O'Connor a également souligné que, s'il est important d'aborder les difficultés rencontrées par les agriculteurs aujourd'hui, il n'existe pas de solution miracle pour la conversion à l'agriculture biologique. Il a précisé que chaque agriculteur est différent, ce qui rend la transition plus complexe. Il n'existe pas de guide pas à pas pour l'agriculture biologique.
Le sous-secrétaire Moffitt a expliqué que c'est pourquoi les programmes de mentorat locaux sont si précieux. Il est important d'avoir dans sa communauté une personne qui cultive les mêmes produits et qui peut vous aider en cas de problème. Cette personne peut partager son expérience et ses conseils, ce qui est vraiment très utile.
De nombreux témoignages partagés vendredi avaient un point commun quant aux raisons pour lesquelles les gens se convertissent à l'agriculture biologique : pour ces agriculteurs, c'est le seul choix.

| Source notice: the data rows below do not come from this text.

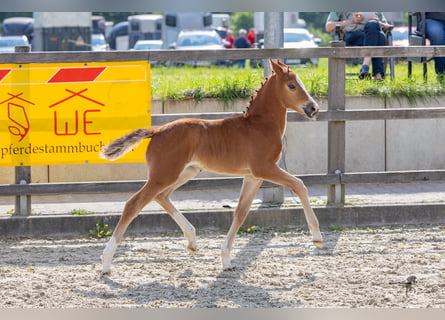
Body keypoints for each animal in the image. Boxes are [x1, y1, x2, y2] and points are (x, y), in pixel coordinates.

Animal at [100, 58, 320, 274]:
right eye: (292, 85)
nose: (313, 108)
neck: (260, 125)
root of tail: (157, 131)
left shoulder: (253, 176)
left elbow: (241, 212)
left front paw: (226, 260)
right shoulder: (264, 168)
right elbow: (299, 185)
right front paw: (317, 236)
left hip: (185, 172)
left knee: (162, 196)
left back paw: (192, 242)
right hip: (164, 174)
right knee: (133, 204)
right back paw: (106, 263)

Tracey Dion, agricultrice et présidente de l'association des agriculteurs, a expliqué que l'exploitation familiale de betteraves sucrières à Terry avait considérablement appauvri le sol, le rendant presque inutilisable. La meilleure solution pour le régénérer était de se convertir à l'agriculture biologique.
Bob Quinn, lui aussi agriculteur bio à Big Sandy et auteur du livre “ Grain by Grain ”, partage cet avis. Il a déclaré : “ Je pense que l'agriculture biologique est la seule voie viable pour l'avenir. ”
Cependant, Moffitt, du ministère américain de l'Agriculture, a déclaré que l'agriculture biologique et l'agriculture conventionnelle devraient coexister. Plutôt que de diaboliser l'une et de glorifier l'autre, l'essentiel est que les agriculteurs aient la liberté de choisir leur mode de production.
Nate Powell-Palm, l'organisateur de l'événement, a déclaré que celui-ci s'était encore mieux déroulé que prévu. Certains agriculteurs avaient fait plus de six heures de route pour y assister. Il a souligné la forte solidarité qui règne au sein de la communauté des agriculteurs biologiques de l'État. Lorsqu'il s'agit de se mobiliser pour une cause, de nombreux agriculteurs se rassemblent rapidement, preuve que le changement exige la collaboration de tous.